President (not the one you think) faces Congressional inquiry for improper conduct

Costa Rica has political drama, too!

A president appeared before his country’s Congress on Wednesday regarding allegations of improper conduct. We’re talking about Costa Rica’s Carlos Alvarado, of course.

Let’s dive into what’s happening and what it all means.

The UPAD scandal: The basics

In 2018, the year President Alvarado began his term, his government created a Presidential Data Analysis Unit (UPAD, by its Spanish initials). The unit operated within the Presidency without public knowledge for nearly two years.

In February 2020, Alvarado signed and published a decree formalizing UPAD’s role within the government in La Gaceta, the official government newspaper. The decree, which can be read here, said UPAD would have access to citizens’ “confidential information.”

Local media soon caught notice with headlines like “Alvarado creates office to obtain confidential data from Costa Ricans.” Unsurprisingly, Costa Ricans didn’t take too kindly to the news.

Days later, the Presidency repealed the decree and disbanded UPAD.

But what data had UPAD been analyzing before its existence was made public?

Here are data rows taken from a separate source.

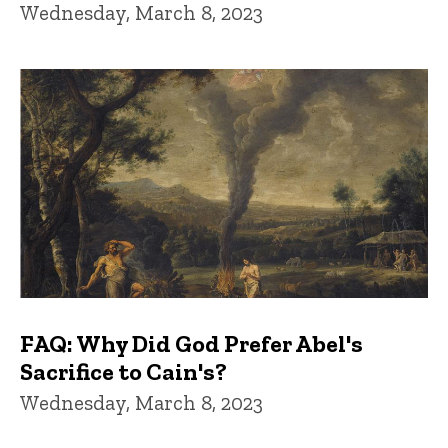
Wednesday, March 8, 2023
FAQ: Why Did God Prefer Abel's
Sacrifice to Cain's?
Wednesday, March 8, 2023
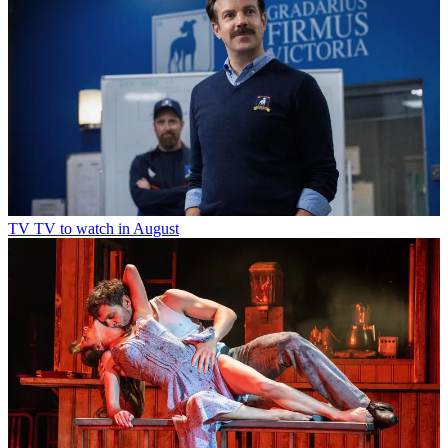
TV
TV to watch in August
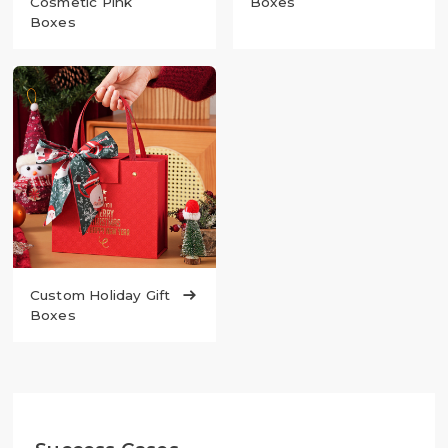
Cosmetic Pink
Boxes
Boxes
Custom Holiday Gift

Boxes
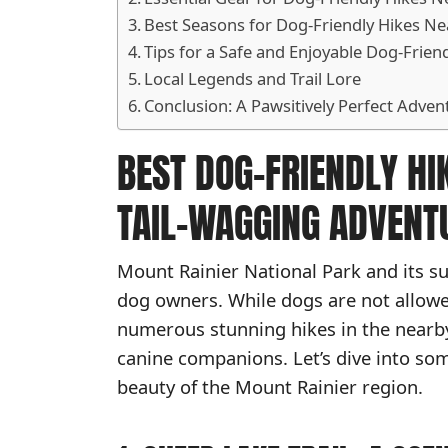
Best Seasons for Dog-Friendly Hikes Ne
Tips for a Safe and Enjoyable Dog-Frien
Local Legends and Trail Lore
Conclusion: A Pawsitively Perfect Adven
BEST DOG-FRIENDLY HI
TAIL-WAGGING ADVENT
Mount Rainier National Park and its su
dog owners. While dogs are not allowed 
numerous stunning hikes in the nearb
canine companions. Let’s dive into som
beauty of the Mount Rainier region.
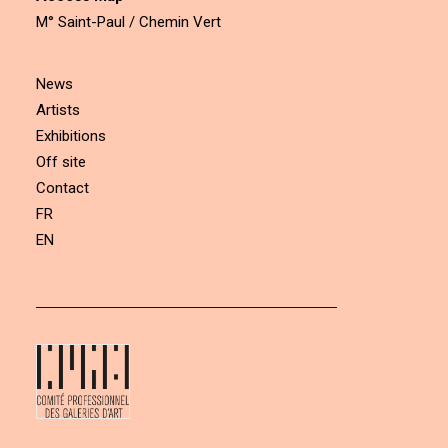
M° Saint-Paul / Chemin Vert
News
Artists
Exhibitions
Off site
Contact
FR
EN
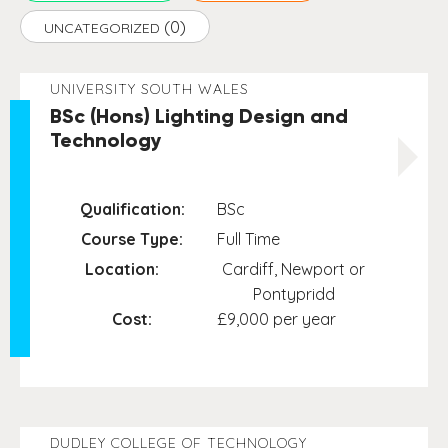
(0)
UNCATEGORIZED
UNIVERSITY SOUTH WALES
BSc (Hons) Lighting Design and
Technology
Qualification:
BSc
Course Type:
Full Time
Location:
Cardiff, Newport or
Pontypridd
Cost:
£9,000 per year
DUDLEY COLLEGE OF TECHNOLOGY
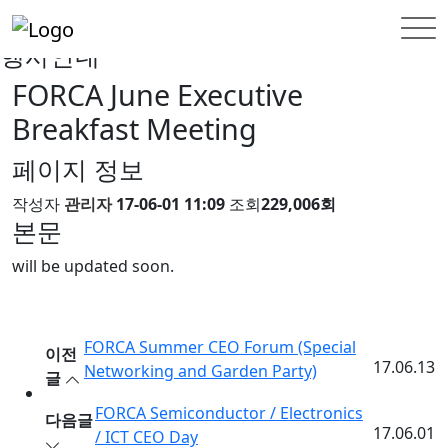
INFORMATION
행사안내
행사안내
FORCA June Executive
Breakfast Meeting
페이지 정보
작성자
관리자
17-06-01 11:09
조회
229,006회
본문
will be updated soon.
FORCA Summer CEO Forum (Special
이전
17.06.13
Networking and Garden Party)
글
FORCA Semiconductor / Electronics
다음글
17.06.01
/ ICT CEO Day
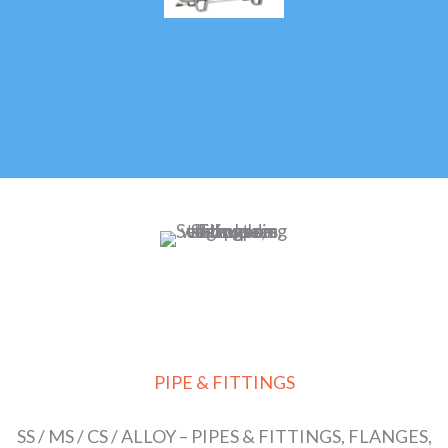
PIPE & FITTINGS
SS / MS / CS / ALLOY – PIPES & FITTINGS, FLANGES,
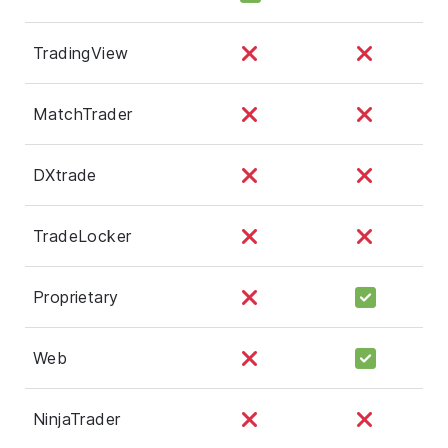
TradingView
MatchTrader
DXtrade
TradeLocker
Proprietary
Web
NinjaTrader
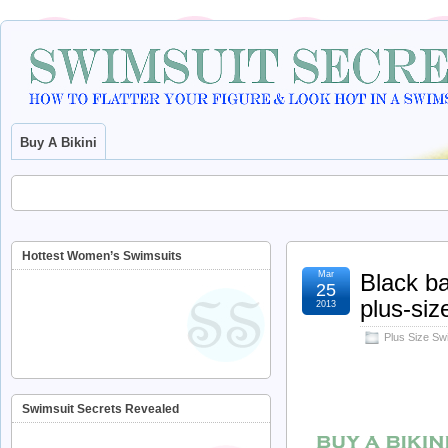
Buy A Bikini
Hottest Women’s Swimsuits
Mar
Black ba
25
plus-si
2013
Plus Size S
Swimsuit Secrets Revealed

Costa Rican lawmakers formed a commission to investigate, and the Prosecutor’s Office raided the Presidency to seize computers and cell phones related to the case.

Wednesday, President Alvarado appeared before an investigate committee of the Legislative Assembly (Congress) to answer questions.

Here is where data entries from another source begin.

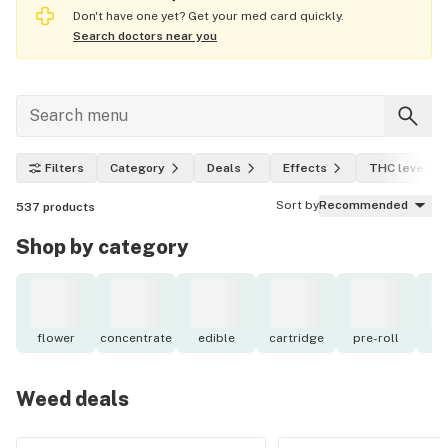
Don't have one yet? Get your med card quickly.
Search doctors near you
Filters
Category
Deals
Effects
THC level
Sort by
Recommended
537
products
Shop by category
flower
concentrate
edible
cartridge
pre-roll
o
Weed deals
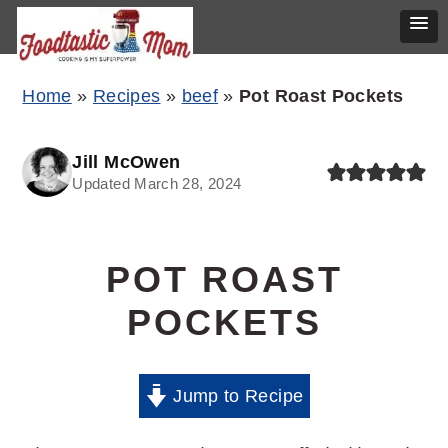
Skip
Skip
Skip
Home
»
Recipes
»
beef
»
Pot Roast Pockets
to
to
to
primary
main
primary
Jill McOwen
Updated March 28, 2024
navigation
content
sidebar
POT ROAST
POCKETS
Jump to Recipe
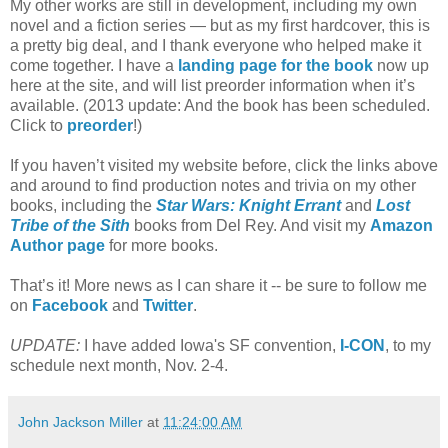
My other works are still in development, including my own
novel and a fiction series — but as my first hardcover, this is
a pretty big deal, and I thank everyone who helped make it
come together. I have a
landing page for the book
now up
here at the site, and will list preorder information when it’s
available. (2013 update: And the book has been scheduled.
Click to
preorder
!)
If you haven’t visited my website before, click the links above
and around to find production notes and trivia on my other
books, including the
Star Wars: Knight Errant
and
Lost
Tribe of the Sith
books from Del Rey. And visit my
Amazon
Author page
for more books.
That’s it! More news as I can share it -- be sure to follow me
on
Facebook
and
Twitter
.
UPDATE:
I have added Iowa's SF convention,
I-CON
, to my
schedule next month, Nov. 2-4.
John Jackson Miller
at
11:24:00 AM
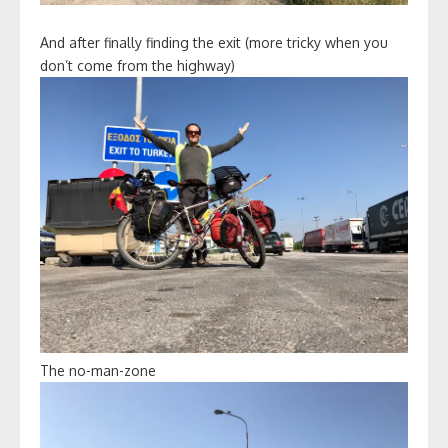
And after finally finding the exit (more tricky when you
don’t come from the highway)
The no-man-zone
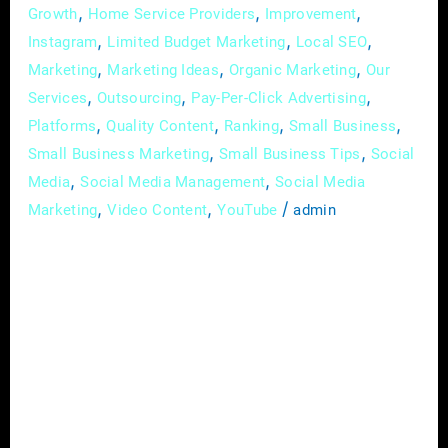
,
,
,
Growth
Home Service Providers
Improvement
,
,
,
Instagram
Limited Budget Marketing
Local SEO
,
,
,
Marketing
Marketing Ideas
Organic Marketing
Our
,
,
,
Services
Outsourcing
Pay-Per-Click Advertising
,
,
,
,
Platforms
Quality Content
Ranking
Small Business
,
,
Small Business Marketing
Small Business Tips
Social
,
,
Media
Social Media Management
Social Media
,
,
/
Marketing
Video Content
YouTube
admin
In the intricate landscape of the construction
industry, where each project is a testament to
skill and dedication, establishing a prominent
and distinguished brand presence is essential.
In the digital age, where visibility is
synonymous with credibility, deploying
effective digital marketing strategies is pivotal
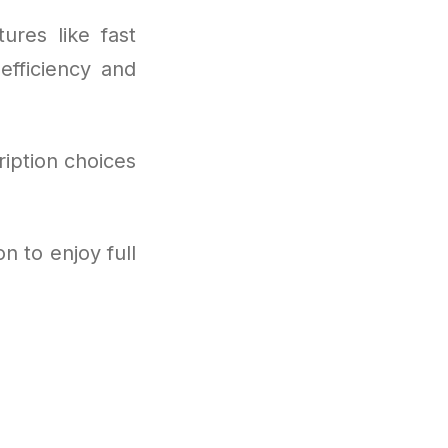
ures like fast
efficiency and
ription choices
n to enjoy full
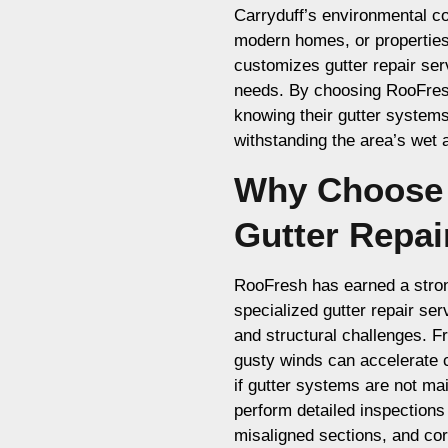
Carryduff’s environmental co
modern homes, or propertie
customizes gutter repair ser
needs. By choosing RooFresh
knowing their gutter systems 
withstanding the area’s wet 
Why Choose 
Gutter Repai
RooFresh has earned a strong
specialized gutter repair se
and structural challenges. Fr
gusty winds can accelerate 
if gutter systems are not ma
perform detailed inspections
misaligned sections, and c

Could UPAD access confidential information?

UPAD would have had access to “confidential information,” according to the since-repealed decree. In addition, institutions would have had an “obligation” to provide the data-analysis unit with requested information:

The institutions of the Central and Decentralized Public Administration must allow access to all information that is required by the UPAD for the fulfillment of its aims and objectives, except those particular cases where the information is considered a state secret.

However, because Costa Rican law does not define “confidential” personal information, it’s unclear what exactly UPAD would have had access to1.

A second point of concern is the lack of safeguards regarding the information that UPAD may have accessed.

What is President Alvarado’s response?

In essence, President Alvarado argues that the phrase “confidential information” was used in error in the decree.

“When you read in isolation that UPAD will be given access to confidential information, that text is what generates the great anxiety,” he said Wednesday.

The goal of the UPAD, Alvarado explained, was for Costa Rica to make informed policy decisions based on population data.

“All the work that was done with the data analysis to generate technical and scientific knowledge for government decision-making has been and was done in good faith, to better serve Costa Rica,” he said.

In response to accusations that he had acted in bad faith or committed espionage, Alvarado retorted that “no one who is acting illegally” would publicize it, as he had done by publishing a decree in the official government newspaper.

What comes next?

After Wednesday’s high-profile events, an investigation will continue into what data UPAD accessed and whether the unit had acted illegally.

Importantly, the Legislative Assembly only has the authority to issue a final report of its investigation. It would be up to the Judiciary to pursue a potential trial.

If this happens and President Alvarado is convicted, he could be disqualified from public office, according to Costa Rica’s Criminal Code2.

Either way, expect a legal battle. President Alvarado has already raised concerns about the inquiry process, arguing that Wednesday’s interrogation before the Legislative Assembly did not comply with constitutional norms.